**What is needed**
Please repeat the lines below, exactly and only, from the one that holds "#### Step 1: Quality" through the one that holds "#### Counts Pipeline 1. Hisat2/HTseq".

**Extracted data**
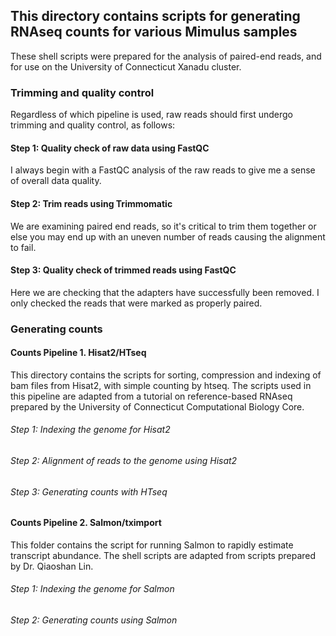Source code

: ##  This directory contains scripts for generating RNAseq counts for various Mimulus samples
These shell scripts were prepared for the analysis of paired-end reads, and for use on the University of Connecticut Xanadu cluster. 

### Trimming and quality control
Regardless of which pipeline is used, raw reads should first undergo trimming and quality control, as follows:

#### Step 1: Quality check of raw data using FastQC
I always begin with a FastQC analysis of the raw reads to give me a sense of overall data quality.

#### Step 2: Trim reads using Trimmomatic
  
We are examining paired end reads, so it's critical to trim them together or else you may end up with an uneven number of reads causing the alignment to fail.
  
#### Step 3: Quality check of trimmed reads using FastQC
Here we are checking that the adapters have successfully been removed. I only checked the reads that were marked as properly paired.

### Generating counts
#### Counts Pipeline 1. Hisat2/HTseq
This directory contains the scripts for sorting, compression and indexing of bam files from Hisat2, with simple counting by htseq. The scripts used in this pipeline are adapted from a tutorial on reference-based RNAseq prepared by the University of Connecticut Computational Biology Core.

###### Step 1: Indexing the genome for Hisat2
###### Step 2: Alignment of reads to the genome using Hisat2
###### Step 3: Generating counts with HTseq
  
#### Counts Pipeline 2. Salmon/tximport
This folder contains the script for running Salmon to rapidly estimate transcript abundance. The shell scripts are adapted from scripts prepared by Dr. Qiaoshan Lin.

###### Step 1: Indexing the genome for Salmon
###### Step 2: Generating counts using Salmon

==

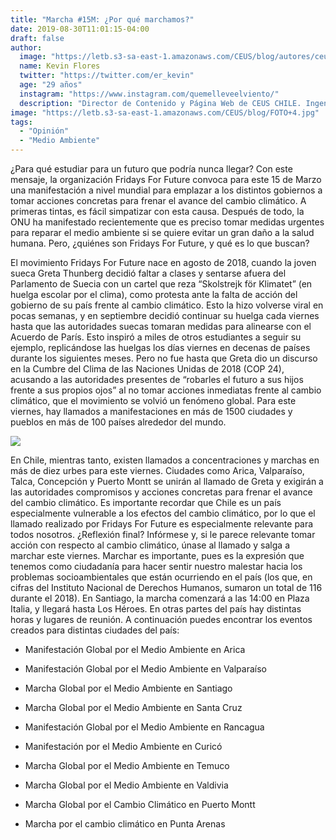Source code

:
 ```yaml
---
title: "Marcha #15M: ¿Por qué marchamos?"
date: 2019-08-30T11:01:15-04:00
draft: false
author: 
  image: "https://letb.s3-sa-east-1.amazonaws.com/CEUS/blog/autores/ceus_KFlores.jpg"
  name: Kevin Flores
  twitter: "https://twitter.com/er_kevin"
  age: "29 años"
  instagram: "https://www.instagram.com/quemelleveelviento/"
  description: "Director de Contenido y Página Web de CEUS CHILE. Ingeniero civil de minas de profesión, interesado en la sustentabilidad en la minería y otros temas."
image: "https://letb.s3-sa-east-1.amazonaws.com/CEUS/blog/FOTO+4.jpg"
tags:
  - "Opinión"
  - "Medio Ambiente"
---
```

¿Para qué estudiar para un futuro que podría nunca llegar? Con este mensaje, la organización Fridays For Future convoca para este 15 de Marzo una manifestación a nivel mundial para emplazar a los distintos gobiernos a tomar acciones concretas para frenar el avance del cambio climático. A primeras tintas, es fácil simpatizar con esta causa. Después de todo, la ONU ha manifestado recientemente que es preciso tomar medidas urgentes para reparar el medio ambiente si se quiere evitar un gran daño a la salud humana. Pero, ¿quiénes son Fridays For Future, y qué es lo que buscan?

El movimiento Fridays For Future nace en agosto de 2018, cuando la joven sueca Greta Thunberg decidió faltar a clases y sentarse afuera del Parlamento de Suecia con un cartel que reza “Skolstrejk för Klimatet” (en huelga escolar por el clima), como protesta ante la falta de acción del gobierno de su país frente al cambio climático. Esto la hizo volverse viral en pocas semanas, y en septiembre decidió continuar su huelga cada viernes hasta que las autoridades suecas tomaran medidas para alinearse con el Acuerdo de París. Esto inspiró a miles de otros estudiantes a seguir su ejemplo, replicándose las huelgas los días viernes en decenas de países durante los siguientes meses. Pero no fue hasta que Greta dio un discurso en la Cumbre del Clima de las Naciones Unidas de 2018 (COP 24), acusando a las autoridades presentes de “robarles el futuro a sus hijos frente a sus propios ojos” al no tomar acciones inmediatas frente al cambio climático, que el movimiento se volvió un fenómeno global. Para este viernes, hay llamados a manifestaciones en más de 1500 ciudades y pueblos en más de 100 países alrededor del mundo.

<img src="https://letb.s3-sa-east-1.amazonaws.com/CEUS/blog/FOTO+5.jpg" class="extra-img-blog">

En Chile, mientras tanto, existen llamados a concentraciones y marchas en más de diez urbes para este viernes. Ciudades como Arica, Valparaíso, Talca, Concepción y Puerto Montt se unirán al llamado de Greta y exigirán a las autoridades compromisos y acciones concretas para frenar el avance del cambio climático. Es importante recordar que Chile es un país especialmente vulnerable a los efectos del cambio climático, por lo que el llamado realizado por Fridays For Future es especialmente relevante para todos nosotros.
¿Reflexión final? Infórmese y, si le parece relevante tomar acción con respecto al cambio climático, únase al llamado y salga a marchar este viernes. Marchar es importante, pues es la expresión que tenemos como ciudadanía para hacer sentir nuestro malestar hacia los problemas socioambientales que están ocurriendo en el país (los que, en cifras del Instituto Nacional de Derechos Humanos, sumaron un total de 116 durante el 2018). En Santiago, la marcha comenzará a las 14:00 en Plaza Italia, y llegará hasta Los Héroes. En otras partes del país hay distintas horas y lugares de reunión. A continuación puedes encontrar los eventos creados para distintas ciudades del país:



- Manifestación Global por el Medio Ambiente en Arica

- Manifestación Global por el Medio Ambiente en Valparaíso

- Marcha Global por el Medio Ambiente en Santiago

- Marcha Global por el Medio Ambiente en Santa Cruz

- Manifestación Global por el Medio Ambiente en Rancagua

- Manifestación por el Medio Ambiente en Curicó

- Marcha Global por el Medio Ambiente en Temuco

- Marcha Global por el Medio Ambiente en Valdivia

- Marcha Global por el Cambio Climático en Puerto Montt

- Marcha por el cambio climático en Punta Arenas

...

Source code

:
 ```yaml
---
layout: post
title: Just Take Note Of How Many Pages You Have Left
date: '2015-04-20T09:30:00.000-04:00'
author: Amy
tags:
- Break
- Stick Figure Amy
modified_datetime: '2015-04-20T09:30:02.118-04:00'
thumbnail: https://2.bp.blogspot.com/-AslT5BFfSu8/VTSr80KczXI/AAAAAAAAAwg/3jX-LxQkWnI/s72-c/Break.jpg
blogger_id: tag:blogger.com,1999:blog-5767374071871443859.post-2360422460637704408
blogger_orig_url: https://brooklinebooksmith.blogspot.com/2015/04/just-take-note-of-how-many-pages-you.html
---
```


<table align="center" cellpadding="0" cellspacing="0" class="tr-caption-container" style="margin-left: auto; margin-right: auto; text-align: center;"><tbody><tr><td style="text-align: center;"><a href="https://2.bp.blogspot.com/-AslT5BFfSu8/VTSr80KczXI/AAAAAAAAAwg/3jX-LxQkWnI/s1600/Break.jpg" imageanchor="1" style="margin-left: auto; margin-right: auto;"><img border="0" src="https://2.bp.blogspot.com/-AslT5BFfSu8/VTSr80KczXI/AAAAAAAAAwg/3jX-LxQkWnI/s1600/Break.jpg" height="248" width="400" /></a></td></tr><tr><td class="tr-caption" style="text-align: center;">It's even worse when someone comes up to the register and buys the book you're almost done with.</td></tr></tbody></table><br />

**Solution to this exercise**
#### Step 1: Quality check of raw data using FastQC
I always begin with a FastQC analysis of the raw reads to give me a sense of overall data quality.

#### Step 2: Trim reads using Trimmomatic
  
We are examining paired end reads, so it's critical to trim them together or else you may end up with an uneven number of reads causing the alignment to fail.
  
#### Step 3: Quality check of trimmed reads using FastQC
Here we are checking that the adapters have successfully been removed. I only checked the reads that were marked as properly paired.

### Generating counts
#### Counts Pipeline 1. Hisat2/HTseq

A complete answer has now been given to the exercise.